- SET OF TASKS -
1. Reproduce a section of the forum discussion on story ideas word for word, beginning at the words "Discussion in 'Articles'" and stopping after the words "good authors do?".
2. In the forum discussion on story ideas, why does Lamkin recommend putting limitations or guidelines on one's ideas? Explain in one to three sentences.

- TEXT PASSAGE -
Discussion in 'Articles' started by Lamkin, Mar 5, 2015.

    1. Crick
      Crick
      I love the DVD idea. Even if I don't find it helpful, I bet it would be a lot of fun.
    2. Bryan Romer
      Bryan Romer
      I'm not sure what your advice is.

      Your pig example is just brainstorming or a variation on mind mapping.

      If you are saying to use what you see around you as inspiration then isn't that what all good authors do?
    3. Lamkin
      Lamkin
      Appologise, I guess I was being a bit vague ^^;

      Simply put; what I was trying to illustrate how having limitations/rules/guilines for your ideas can sometimes produce something more original than an idea built from scratch. Guidlines create a space in which you can be as creative as possible. Sometimes, these guidlines can be set by other people (i.e. the DVD idea/ short story competition rules). Other times, you have to set these guidlines yourself like as with the pig example (a stuffed pig might have been the first thing I looked up and saw in my room). Hope that's clearer :)
      Clover likes this.
    4. Lamkin
    5. Selbbin
      Selbbin
      I agree with the first part, which is one of the reasons I avoid reading much. However the rest is a bit on the nose. If you want to write a particular type of story then you've already been influenced. It's too late. And how is taking an idea off a DVD slick original? I mean.... what?

      In my opinion you have it the wrong way around. I agree with rules, but these rules are silly. You start with the furniture and then try and figure out what type of house to put it in. That's dumb.

      Call me a cynic, but why does the world need yet another 'whatever' story, built to fulfill an expectation? I prefer it if the writer has something to say, or has an adventure so amazing to share that they just can't hold back. They can't not write, as opposed to finding something to write. If you need help to find a story idea then I wish you good luck in writing a good story, because ideas are the easy part. If you need help coming up with an idea in order to write, you probably shouldn't be writing. And I mean that sincerely. I don't write unless I have an idea. I don't go looking. I wait. But then again, I find writing a chore.

- MATERIAL PROVIDED -
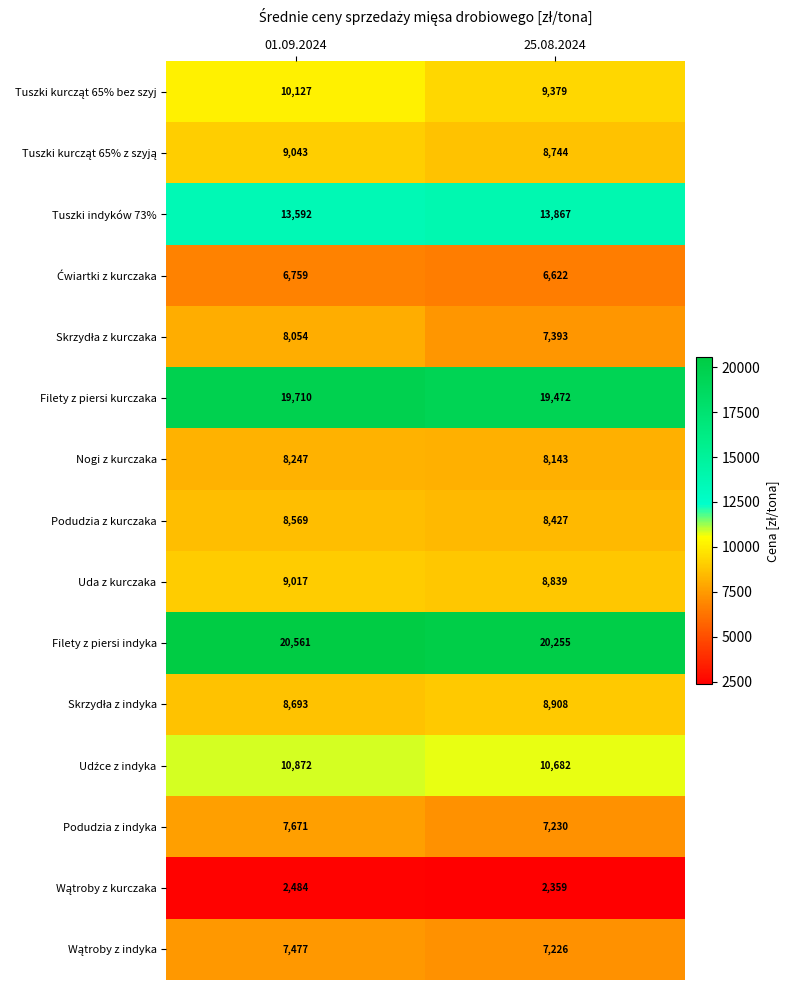

Where is Podudzia z indyka nearest to the value 7450?

25.08.2024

- ANSWERS TO THE EXERCISE -
1.
Discussion in 'Articles' started by Lamkin, Mar 5, 2015.

    1. Crick
      Crick
      I love the DVD idea. Even if I don't find it helpful, I bet it would be a lot of fun.
    2. Bryan Romer
      Bryan Romer
      I'm not sure what your advice is.

      Your pig example is just brainstorming or a variation on mind mapping.

      If you are saying to use what you see around you as inspiration then isn't that what all good authors do?

2. Lamkin says that limitations, rules, or guidelines can sometimes produce something more original than an idea built from scratch. The reason given is that guidelines create a space in which a writer can be as creative as possible.